En 1832, le Capitaine d'Armandy et le Maréchal des logis CHARRY franchissent en pleine nuit avec une corde, les remparts de la citadelle qui défend la Ville de BONE encerclée par les arabes. Cet exploit précipite la reprise de la Ville (2). C'est pourquoi, une longue rue longeant les remparts Sud sera plus tard, la Rue d'ARMANDY, et une toute petite reliant la Rue Damrémont à la Rue Française sera la Rue CHARRY.. sa Rue à Elle...

UN SIÈCLE PLUS TARD...

Sa rue à Elle est maintenant paisible. Des pavés luisant de propreté venant sans doute de son village à Lui la recouvrent. Serrées les unes contre les autres, des maisons sans prétentions, mais sans cesse rénovées la bordent de plain pied. Deux étages en général, rarement trois ; et au-dessus... : les terrasses.
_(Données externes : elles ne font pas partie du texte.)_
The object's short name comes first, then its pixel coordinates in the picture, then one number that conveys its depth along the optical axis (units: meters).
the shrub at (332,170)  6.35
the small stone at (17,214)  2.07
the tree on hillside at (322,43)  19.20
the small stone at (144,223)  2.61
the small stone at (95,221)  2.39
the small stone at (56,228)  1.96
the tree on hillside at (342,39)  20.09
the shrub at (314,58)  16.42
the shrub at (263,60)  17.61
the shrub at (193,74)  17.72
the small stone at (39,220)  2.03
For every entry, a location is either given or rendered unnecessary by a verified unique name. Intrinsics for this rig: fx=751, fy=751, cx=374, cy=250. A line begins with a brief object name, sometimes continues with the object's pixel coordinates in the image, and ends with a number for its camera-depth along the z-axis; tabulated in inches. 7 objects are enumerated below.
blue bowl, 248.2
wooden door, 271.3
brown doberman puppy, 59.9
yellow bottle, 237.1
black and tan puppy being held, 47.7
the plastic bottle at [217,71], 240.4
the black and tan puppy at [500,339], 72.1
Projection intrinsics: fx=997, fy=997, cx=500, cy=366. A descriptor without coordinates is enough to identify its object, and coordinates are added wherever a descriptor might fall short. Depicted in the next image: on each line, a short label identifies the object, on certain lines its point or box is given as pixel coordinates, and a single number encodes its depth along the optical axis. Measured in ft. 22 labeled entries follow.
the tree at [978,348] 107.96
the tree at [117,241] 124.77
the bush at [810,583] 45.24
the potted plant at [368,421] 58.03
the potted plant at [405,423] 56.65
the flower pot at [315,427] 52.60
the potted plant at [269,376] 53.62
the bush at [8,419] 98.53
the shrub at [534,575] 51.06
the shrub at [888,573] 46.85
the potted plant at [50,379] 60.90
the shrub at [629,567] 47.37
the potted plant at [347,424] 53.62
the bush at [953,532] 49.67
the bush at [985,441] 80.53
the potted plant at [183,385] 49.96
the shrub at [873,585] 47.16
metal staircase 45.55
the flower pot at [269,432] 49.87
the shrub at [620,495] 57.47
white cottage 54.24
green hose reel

Justement... les terrasses, Elles ont été si bien décrites dans la dernière DÉPÊCHE par Marcel CUTAJAR ainsi que la vie quotidienne de ces vieux quartiers que, n'y ayant pas vécu, je ne pourrais rien y ajouter...

Par contre, Elle, y a vécu, et ses souvenirs m'ont permis " d'y placer quelques images : le marchand de lait, venant probablement du PONT BLANC, et conséquemment sûrement Maltais, qui poussait son escouade de chèvres devant lui, et s'arrêtait au beau milieu de la route pour les traire à tour de rôle à la demande des clients ... (du producteur au consommateur ... ).

Le petit vieux qui proposait d'enlever "le coup d'œil" avec son encensoir... dans lequel, souvent, un plaisantin jetait des grains de gros sel qui pétaient sur les braises... !

Ces femmes, mi-Arabes, mi-Gitanes, et leurs appels traînants... :
"N'arty gazana a a a a h (?) proposant la bonne aventure... Plutôt mendiantes, elles avaient souvent disait-on, une gargoulette emmaillotée dans leurs bras en guise de bébé pour attendrir les bonnes âmes...

Et puis, le bain maure (Hammam)... ouvert le matin aux hommes et l'après-midi aux femmes... qui hurlèrent un jour en voyant y pénétrer vers quinze heures (!) un trio de G.I. Américains écroulés de rires... !

Ambiance paisible le reste du temps. Loin de la cohue de la Place d'Armes ou de l'agitation de la Ville nouvelle...

C'était la Rue CHARRY... son quartier... sa rue à Elle... sa jeunesse.

(1) Chasseurs d'Afrique : Corps de troupe colonial à uniforme bleu et rouge splendide.
(2) Extrait du Compte-rendu du Maréchal de Camp TREZEL du 20 Avril 1832 (Archives nationales).